Leaf of the Day: Florida Orange

Here I am in Florida and only today I realised that orange blossom is the State flower. I could be forgiven because it’s not so easy to find an orange tree locally but there are some obvious clues.
We live in Orange County, Orange Avenue is three blocks away and the notorious OBT, Orange Blossom Trail, parts of which are synonymous with extreme low life, runs north-south through Orlando.

Oranges were brought by the Spanish to “La Florida” and became established in the wild, where the early American naturalist, John Bartram, in his journal entry in 1766, writes of them growing growing on the banks of Salt Springs, their wonderful refreshing fruit and delicate perfume.
However the citrus industry really began to take off in the 19th century and by 1880 oranges, lemons, grapefruit and limes were being shipped and sent by rail to New York and Philadelphia.

However, just as earlier this year, Florida is subject to terrible frosts and in 1894 and 1899, the satsuma orange trees were virtually wiped out. The last great freeze was in 1980s when vast acres of citrus groves were destroyed, many owned by Tropicana. The unreliability of the climate has discouraged any major regeneration and who needs oranges when you have Disney?

Here is a saucy American slightly Disney version of Nell Gwynne.

poster images from art.com

Another reminder of the great old orange days is of course the famous train, (and fiddle tune)”The Orange Blossom Special” bringing city dwellers of New York down to the sun kissed shores of Florida. Inaugurated in 1925 I can only imagine how wonderful it must have been to leave the cold city streets of New York to travel in style to the sun.

Well talk about her ramblin’
She’s the fastest train on the line
Well talk about her travellin’
She’s the fastest train on the line
She’s the Orange Blossom Special
Rollin’ down the seaboard line3.

Well, I’m going down to Florida
Get some sand in my shoes
Or maybe California
Get some sand in my shoes
I’ll ride the Orange Blossom Special
And lose those New York blues

I found this great image and further links to Florida history here http://www.spacecoastweb.org/blog/florida/history/

On this day of financial gloom take a second to smile as you watch these kids playing this great blue grass anthem. Check out little Katie giving it her all, “Go Katie”
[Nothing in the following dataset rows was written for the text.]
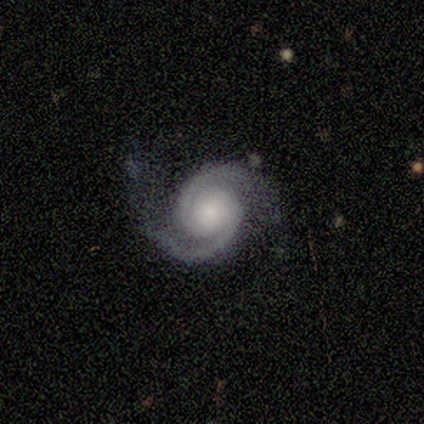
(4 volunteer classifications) Q: Smooth or featured?
A: featured or disk (100%)
Q: Edge-on disk?
A: no (100%)
Q: Bar?
A: no (50%); runner-up: strong (25%)
Q: Spiral arms?
A: yes (100%)
Q: Spiral winding?
A: tight (75%); runner-up: medium (25%)
Q: Spiral arm count?
A: 2 (100%)
Q: Bulge size?
A: small (75%); runner-up: large (25%)
Q: Merging?
A: none (50%); tied with: minor disturbance (50%)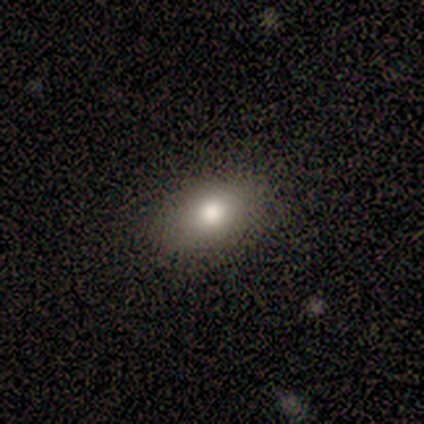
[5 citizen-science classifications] Smooth or featured? 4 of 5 (80%) said smooth. How rounded? 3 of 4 (75%) said in between. Merging? 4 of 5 (80%) said none.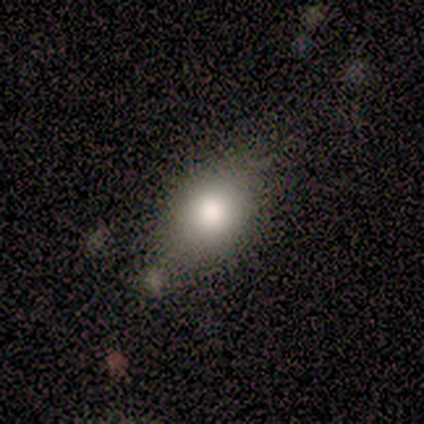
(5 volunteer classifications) smooth-or-featured: smooth: 80% | featured or disk: 20% | star or artifact: 0%
  how-rounded: in between: 50% | round: 25% | cigar-shaped: 25%
  merging: none: 80% | merger: 20% | minor disturbance: 0% | major disturbance: 0%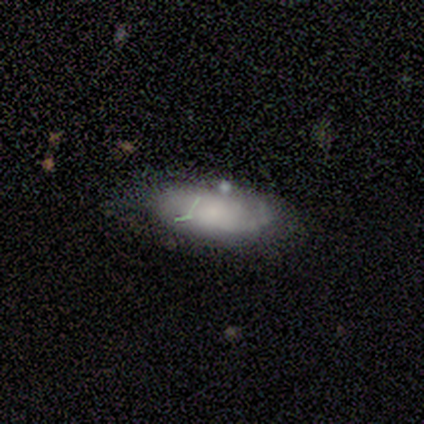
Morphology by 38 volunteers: smooth-or-featured: smooth: 50% | featured or disk: 37% | star or artifact: 13%
  how-rounded: in between: 89% | cigar-shaped: 11% | round: 0%
  merging: none: 61% | minor disturbance: 36% | merger: 3% | major disturbance: 0%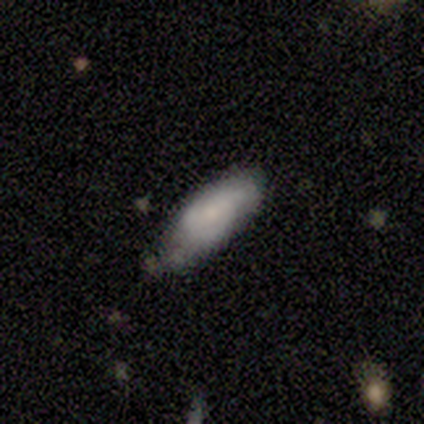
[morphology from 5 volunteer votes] This is likely a smooth galaxy (60%). How rounded: likely in between (67%). Merging: likely none (75%).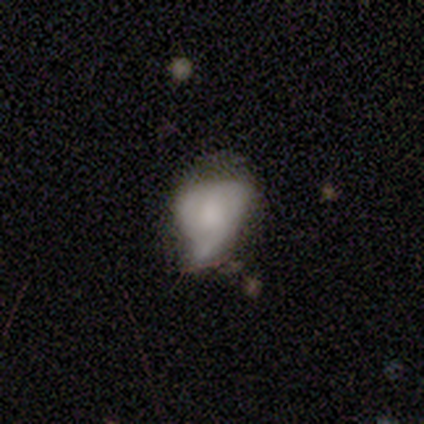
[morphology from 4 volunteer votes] Smooth or featured? smooth (50%, tied with featured or disk)
How rounded? round (50%, tied with in between)
Merging? major disturbance (75%)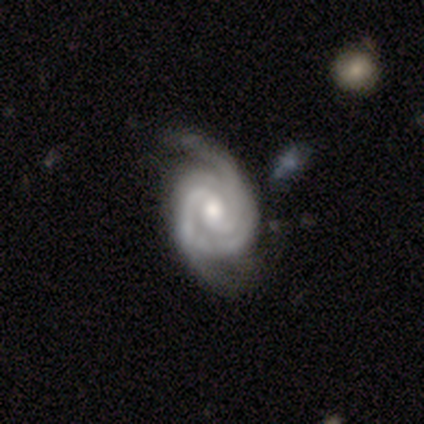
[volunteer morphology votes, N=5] A featured or disk galaxy (80%) with a weak bar (50%, tied with no), 2 (67%) tight (67%) spiral arms (75%) and a small central bulge (75%).

Vote fractions:
- Smooth or featured? featured or disk: 80% / smooth: 20% / star or artifact: 0%
- Edge-on disk? no: 100% / yes: 0%
- Bar? weak: 50% (tied) / no: 50% (tied) / strong: 0%
- Spiral arms? yes: 75% / no: 25%
- Spiral winding? tight: 67% / loose: 33% / medium: 0%
- Spiral arm count? 2: 67% / 3: 33% / 1: 0% / 4: 0% / more than 4: 0% / can't tell: 0%
- Bulge size? small: 75% / moderate: 25% / dominant: 0% / large: 0% / none: 0%
- Merging? none: 80% / minor disturbance: 20% / major disturbance: 0% / merger: 0%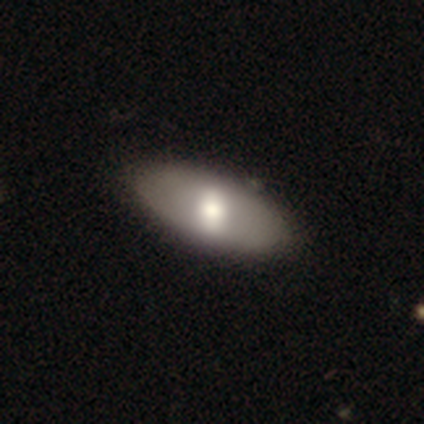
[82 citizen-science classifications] smooth-or-featured: smooth: 56% | featured or disk: 39% | star or artifact: 5%
  how-rounded: in between: 91% | cigar-shaped: 7% | round: 2%
  merging: none: 41% | minor disturbance: 8% | major disturbance: 1% | merger: 1%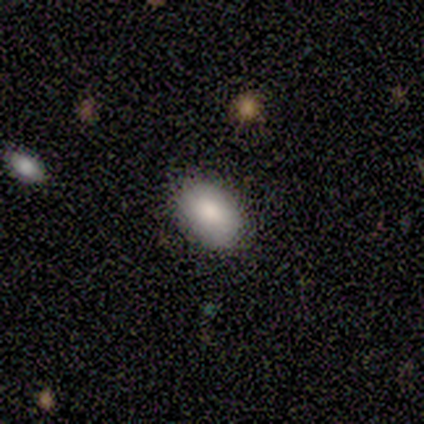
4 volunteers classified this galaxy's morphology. This appears to be a smooth galaxy with no disk features (75%) that is in between round and cigar-shaped (67%). Merging: none (100%).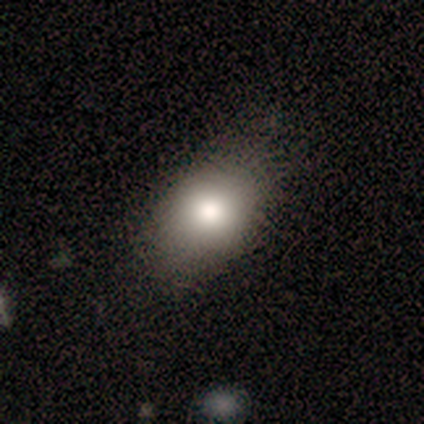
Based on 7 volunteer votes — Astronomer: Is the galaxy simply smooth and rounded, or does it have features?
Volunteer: smooth — 43%, tied with featured or disk at 43%.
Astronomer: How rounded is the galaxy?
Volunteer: round — 67%.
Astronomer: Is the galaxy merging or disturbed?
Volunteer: none — 33%, tied with minor disturbance at 33%.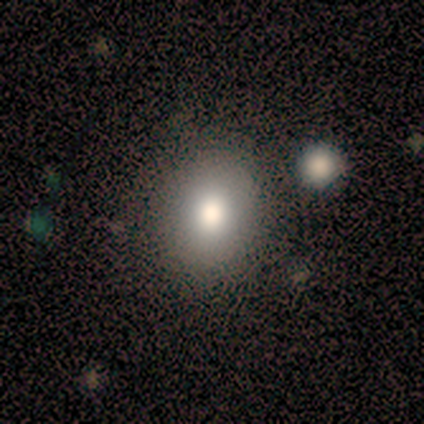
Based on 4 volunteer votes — Smooth or featured? smooth (75%)
How rounded? round (67%)
Merging? none (75%)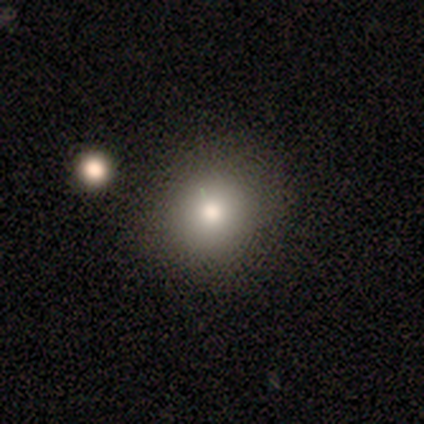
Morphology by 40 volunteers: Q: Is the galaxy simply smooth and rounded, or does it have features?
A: smooth — 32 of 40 (80%).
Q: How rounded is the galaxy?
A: round — 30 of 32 (94%).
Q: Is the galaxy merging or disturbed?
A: none — 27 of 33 (82%).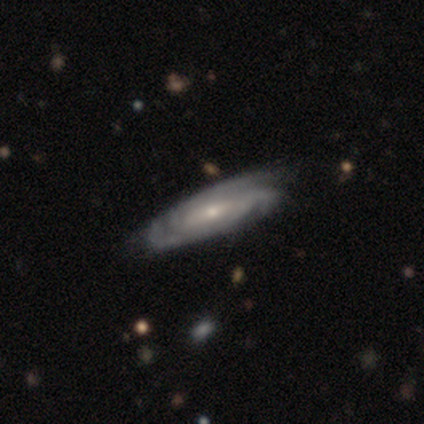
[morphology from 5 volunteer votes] Q: Smooth or featured?
A: featured or disk (60%); runner-up: smooth (20%)
Q: Edge-on disk?
A: no (100%)
Q: Bar?
A: no (67%); runner-up: weak (33%)
Q: Spiral arms?
A: yes (100%)
Q: Spiral winding?
A: tight (67%); runner-up: medium (33%)
Q: Spiral arm count?
A: 3 (67%); runner-up: can't tell (33%)
Q: Bulge size?
A: small (67%); runner-up: moderate (33%)
Q: Merging?
A: none (50%); runner-up: minor disturbance (25%)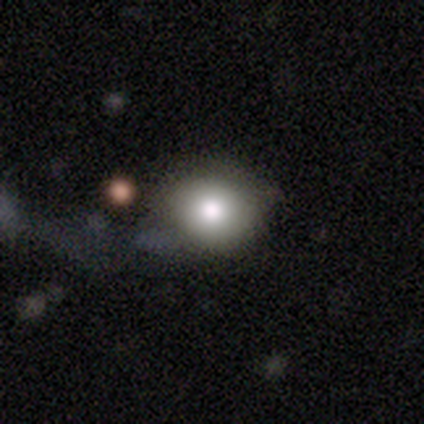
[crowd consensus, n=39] Q: Smooth or featured?
A: smooth (82%); runner-up: featured or disk (13%)
Q: How rounded?
A: round (75%); runner-up: in between (25%)
Q: Merging?
A: none (46%); runner-up: minor disturbance (8%)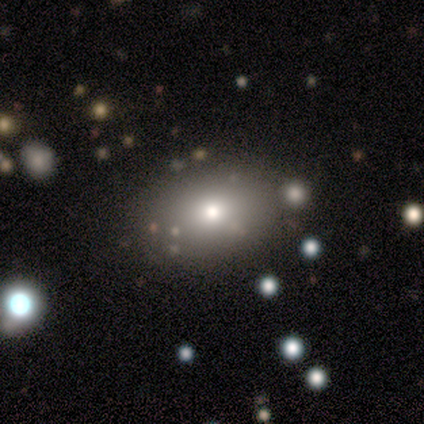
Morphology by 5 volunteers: Volunteers were most divided on "how rounded": in between: 75%, round: 25%, cigar-shaped: 0%. More confident: merging — none (100%); smooth or featured — smooth (80%).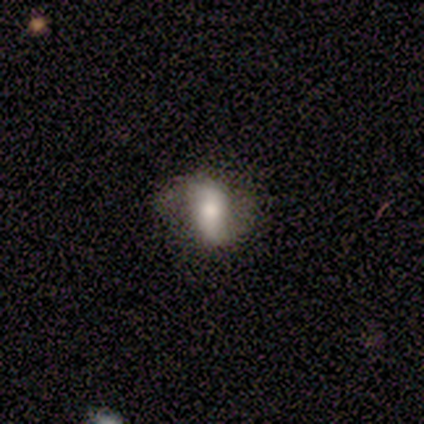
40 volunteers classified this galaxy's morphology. Q: Smooth or featured?
A: featured or disk (65%); runner-up: smooth (32%)
Q: Edge-on disk?
A: no (96%); runner-up: yes (4%)
Q: Bar?
A: strong (44%); runner-up: weak (32%)
Q: Spiral arms?
A: yes (64%); runner-up: no (36%)
Q: Spiral winding?
A: loose (88%); runner-up: medium (12%)
Q: Spiral arm count?
A: 2 (100%)
Q: Bulge size?
A: moderate (52%); runner-up: large (24%)
Q: Merging?
A: none (62%); runner-up: minor disturbance (10%)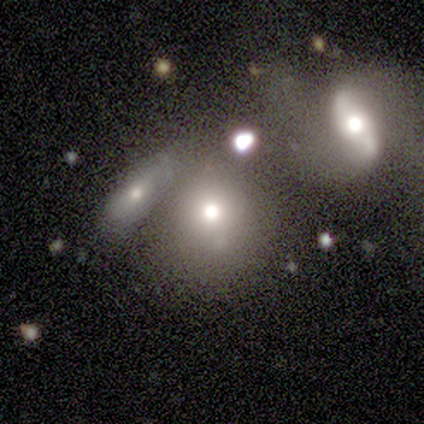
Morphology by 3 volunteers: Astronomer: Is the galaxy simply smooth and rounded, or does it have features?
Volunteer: smooth — 67%.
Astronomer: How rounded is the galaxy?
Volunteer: in between — 100%.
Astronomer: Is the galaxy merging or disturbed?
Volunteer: none — 50%, tied with merger at 50%.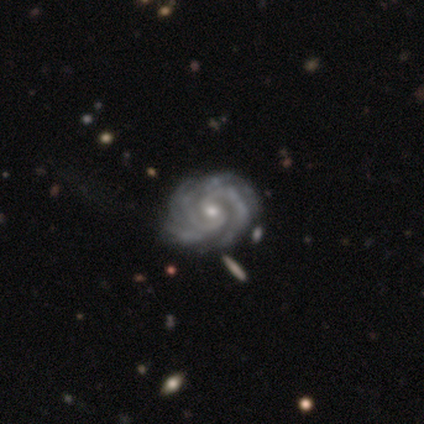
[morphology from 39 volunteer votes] smooth_or_featured: featured or disk (p=0.95) [alt: smooth p=0.03]
disk_edge_on: no (p=1.00)
bar: no (p=0.51) [alt: weak p=0.41]
has_spiral_arms: yes (p=1.00)
spiral_winding: tight (p=0.73) [alt: medium p=0.27]
spiral_arm_count: 2 (p=0.30) [alt: 3 p=0.27]
bulge_size: small (p=0.49) [alt: moderate p=0.46]
merging: none (p=0.61) [alt: minor disturbance p=0.11]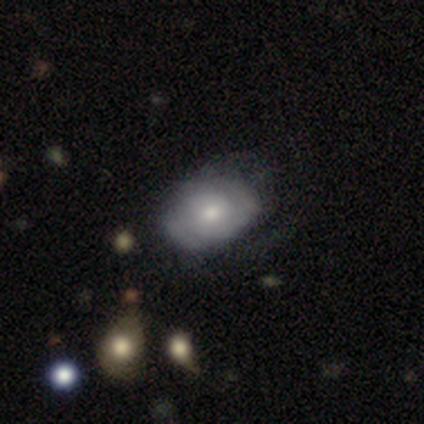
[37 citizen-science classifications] featured or disk 59%, smooth 35%, star or artifact 5%. Down the decision tree: edge-on disk — no (91%); bar — no (75%); spiral arms — yes (80%); spiral arm count — can't tell (50%); spiral winding — tight (50%); bulge size — moderate (60%); merging — none (54%).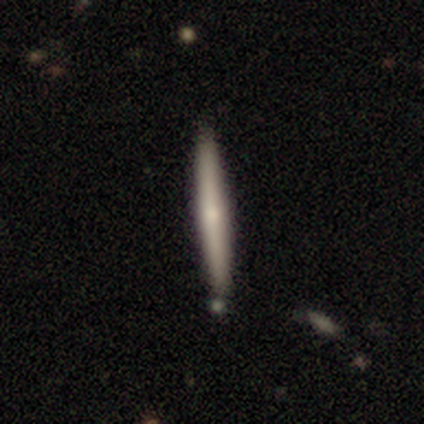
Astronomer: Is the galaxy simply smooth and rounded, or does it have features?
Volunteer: smooth — 49% (runner-up: featured or disk, 48%).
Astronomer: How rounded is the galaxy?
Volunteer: cigar-shaped — 100%.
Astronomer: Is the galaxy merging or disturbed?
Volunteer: none — 44%.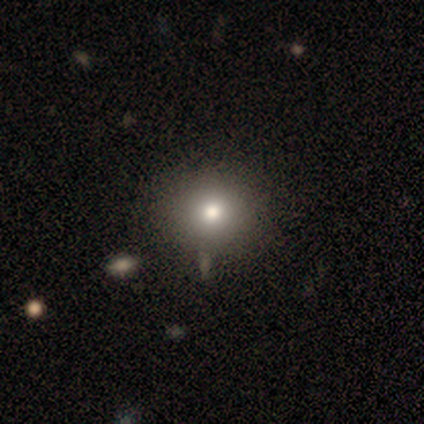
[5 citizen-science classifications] Overall: smooth (80%). How rounded: round (100%). Merging: none (75%).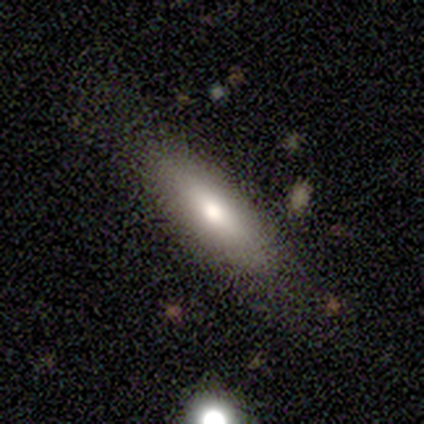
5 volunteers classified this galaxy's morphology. Smooth or featured?
  - smooth: 60% *
  - featured or disk: 20%
  - star or artifact: 20%
How rounded?
  - in between: 100% *
  - round: 0%
  - cigar-shaped: 0%
Merging?
  - none: 100% *
  - minor disturbance: 0%
  - major disturbance: 0%
  - merger: 0%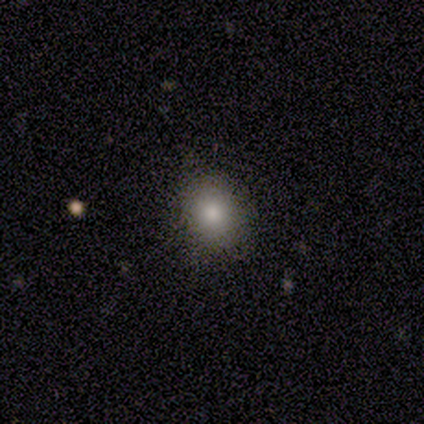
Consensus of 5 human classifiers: Q: Smooth or featured?
A: smooth (100%)
Q: How rounded?
A: in between (60%); runner-up: round (40%)
Q: Merging?
A: none (80%); runner-up: major disturbance (20%)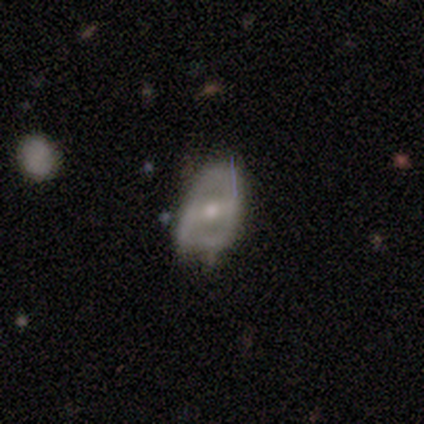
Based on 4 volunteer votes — Q: Smooth or featured?
A: featured or disk (50%); runner-up: smooth (25%)
Q: Edge-on disk?
A: no (100%)
Q: Bar?
A: weak (50%); tied with: no (50%)
Q: Spiral arms?
A: no (100%)
Q: Bulge size?
A: moderate (100%)
Q: Merging?
A: minor disturbance (67%); runner-up: major disturbance (33%)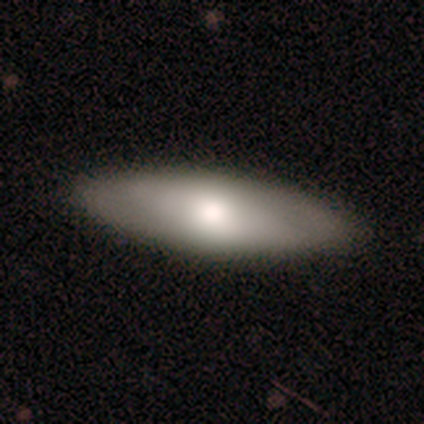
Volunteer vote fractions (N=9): smooth 56%, featured or disk 33%, star or artifact 11%. Down the decision tree: how rounded — in between (80%); merging — none (100%).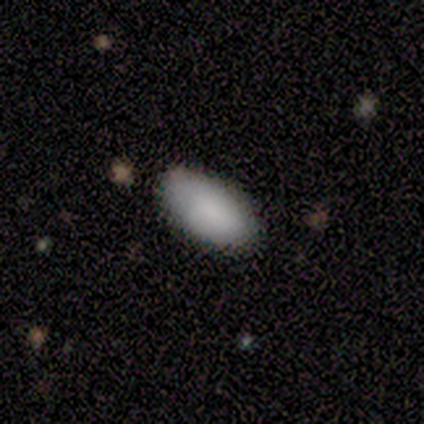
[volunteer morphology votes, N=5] Smooth or featured?
  - smooth: 100% *
  - featured or disk: 0%
  - star or artifact: 0%
How rounded?
  - in between: 100% *
  - round: 0%
  - cigar-shaped: 0%
Merging?
  - none: 80% *
  - merger: 20%
  - minor disturbance: 0%
  - major disturbance: 0%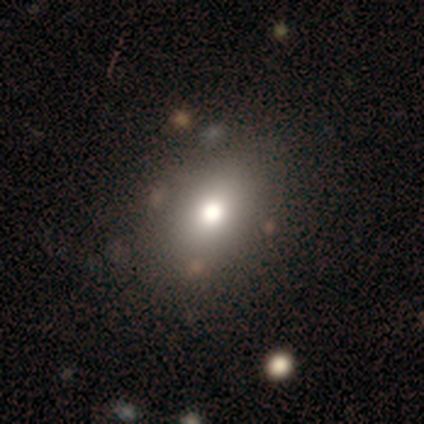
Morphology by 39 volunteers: A smooth galaxy with no disk features (67%) that is in between round and cigar-shaped (69%).

Vote fractions:
- Smooth or featured? smooth: 67% / featured or disk: 21% / star or artifact: 13%
- How rounded? in between: 69% / round: 27% / cigar-shaped: 4%
- Merging? none: 71% / minor disturbance: 18% / major disturbance: 6% / merger: 6%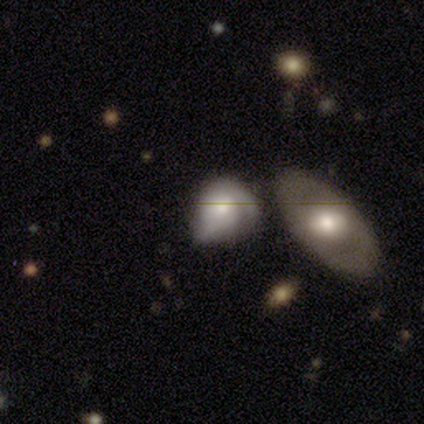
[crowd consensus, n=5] smooth-or-featured: smooth: 60% | featured or disk: 40% | star or artifact: 0%
  how-rounded: in between: 67% | round: 33% | cigar-shaped: 0%
  merging: merger: 60% | none: 20% | minor disturbance: 20% | major disturbance: 0%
or a classic bit of Johnny Cash

A footnote on American trains.. don’t you just love them? We live near the railway track and hear and feel the long slow Amtrack train as rumbles and hoots its way along the Winter Park loop. We can hear the constant rise and fall of its plaintive whistle for a good half hour warning people away from the largely unprotected track. To us Brits brought up on old American movies of pioneering rail travel, the particular clanging sound of the crossing gates and the mournful whistle evoke ideas of freedom, of wide open spaces, of hobos flipping the freight cars and great railroad songs with those lonesom’ harmonica solos.
We love the train. Our neighbours think we are strange.

In this drawing I have tried some burnishing where the colour is smoothed down. It’s an interesting technique and blends the colours more but makes the surface very slippery and difficult to work over. The drawing could be more finished but at the moment I don’t want to spend more than one day on a drawing unless its something special. I still consider all this experimental. I persevere.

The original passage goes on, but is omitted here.